She has interviewed at these places but doesn't want the commute. Or if we moved up there I don't want the commute.

In academics mid-high 100s are common for outpatient practices in FM/IM as Lamount mentioned. In my area the urban academic primary care jobs are almost impossible to get because they are stable, have good benefits, and don't push the docs to produce a ton. I will back up Lamount here--there is no hidden source of extra income unless the general practitioner is hustling side gigs.
 
I used to work in a very large group of diverse specialties and MDs and knew exactly to dollar what non specialists made. I wish I still had the spreadsheets lol. These numbers are pretty low.

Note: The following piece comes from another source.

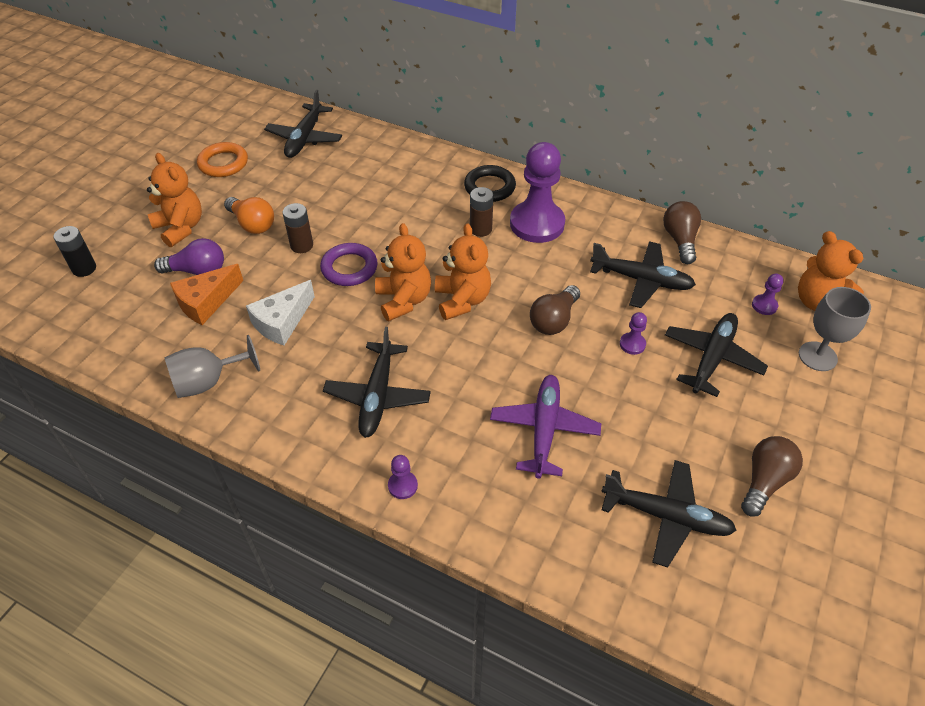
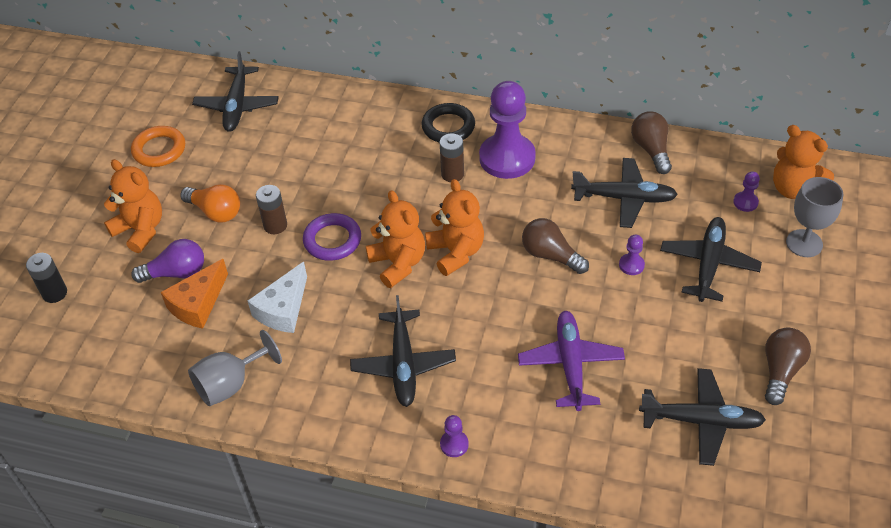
camera: 10 degrees left, 0 degrees up
brown light bulb [530,285,580,335] -> brown light bulb turned 105 degrees clockwise [522,218,589,274]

Busy IMs “maxing out” at 180 is really low!

Depends on what you mean by “maxing out”
 
This debate is not going to look good for us:lol:.

Truth is many docs (mostly PCPs of some sort) willing to make very little money (sometimes marginally different than well paid nurses) to live in good locations or do academics.

I'm sure some of those hard-core medoncs doing mostly lab work are pulling down low numbers. They're doing it for the love and mad props.

Now academic radoncs have largely closed the gap on community practice radonc. Both are typically well paid but there are some very low offers out there for good locations.

The hard truth is the money was a driving factor for nearly all of us that went into this field. This is not so much the truth with many other docs.

As an ID friend of mine (a subspecialty where you can make less than a PCP!) who travels to Haiti and does heroic medical work said to me, "you have a machine that prints money".

We should know who we are.

edit: I should add, some of these docs just don't care that much about money and are even motivated by some moral imperative.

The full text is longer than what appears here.